**Provided data**
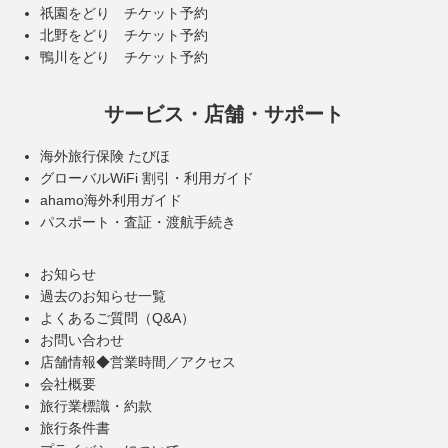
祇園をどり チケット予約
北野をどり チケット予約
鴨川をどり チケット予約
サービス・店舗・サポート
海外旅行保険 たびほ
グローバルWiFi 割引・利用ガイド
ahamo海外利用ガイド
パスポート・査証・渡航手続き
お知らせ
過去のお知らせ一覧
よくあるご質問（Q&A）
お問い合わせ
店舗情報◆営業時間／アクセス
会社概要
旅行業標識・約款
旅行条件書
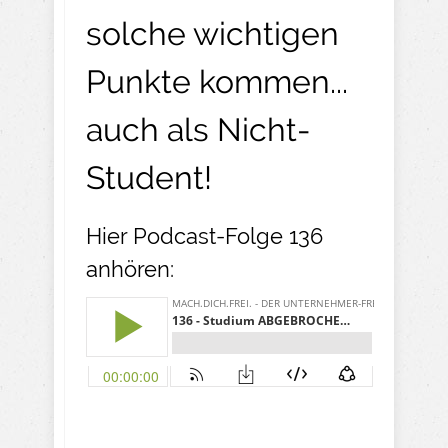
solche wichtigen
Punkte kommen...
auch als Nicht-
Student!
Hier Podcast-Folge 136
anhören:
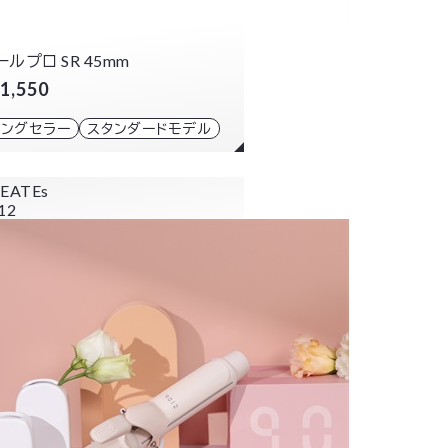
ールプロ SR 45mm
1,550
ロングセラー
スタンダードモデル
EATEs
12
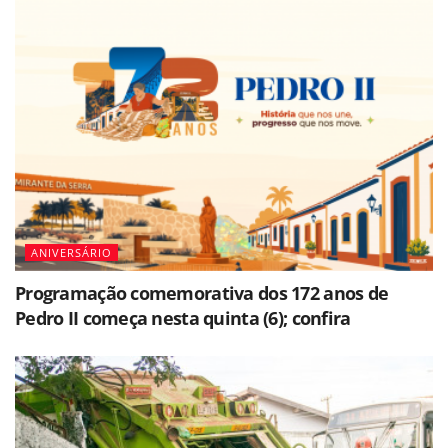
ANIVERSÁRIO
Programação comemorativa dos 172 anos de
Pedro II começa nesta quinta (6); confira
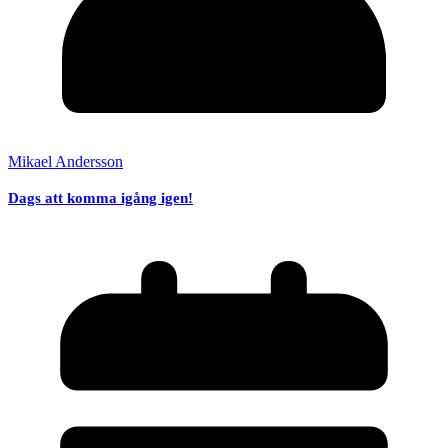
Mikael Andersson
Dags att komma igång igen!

* * *

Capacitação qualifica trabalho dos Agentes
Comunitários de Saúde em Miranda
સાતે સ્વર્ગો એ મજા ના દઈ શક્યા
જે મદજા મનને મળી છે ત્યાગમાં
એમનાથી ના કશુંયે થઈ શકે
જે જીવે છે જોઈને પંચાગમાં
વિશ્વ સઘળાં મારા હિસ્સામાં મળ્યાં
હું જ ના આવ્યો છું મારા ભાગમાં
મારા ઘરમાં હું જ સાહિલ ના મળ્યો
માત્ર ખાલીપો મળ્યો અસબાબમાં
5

---

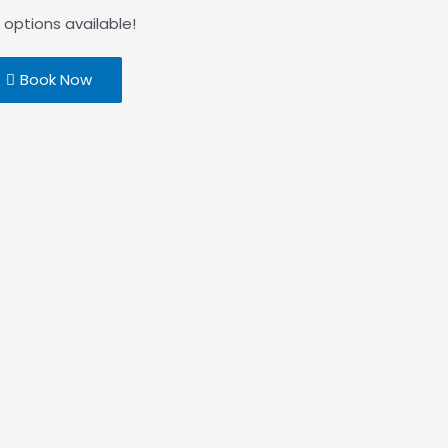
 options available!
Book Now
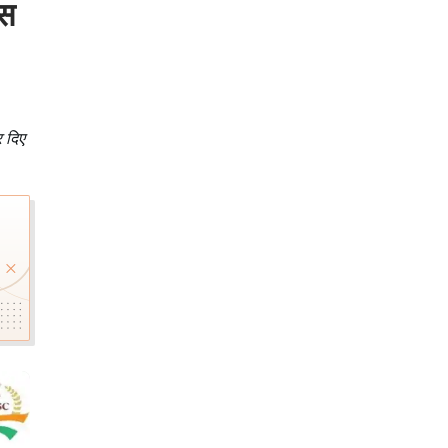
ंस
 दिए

**Task objective**
Exercise for the records above: copy only the lines from the one with "店舗情報◆営業時間／アクセス" to the one with "Dags att komma igång igen!", both ends kept, and drop the pictures.

**Task solution**
店舗情報◆営業時間／アクセス
会社概要
旅行業標識・約款
旅行条件書
solche wichtigen
Punkte kommen...
auch als Nicht-
Student!
Hier Podcast-Folge 136
anhören:
ールプロ SR 45mm
1,550
ロングセラー
スタンダードモデル
EATEs
12
ANIVERSÁRIO
Programação comemorativa dos 172 anos de
Pedro II começa nesta quinta (6); confira
Mikael Andersson
Dags att komma igång igen!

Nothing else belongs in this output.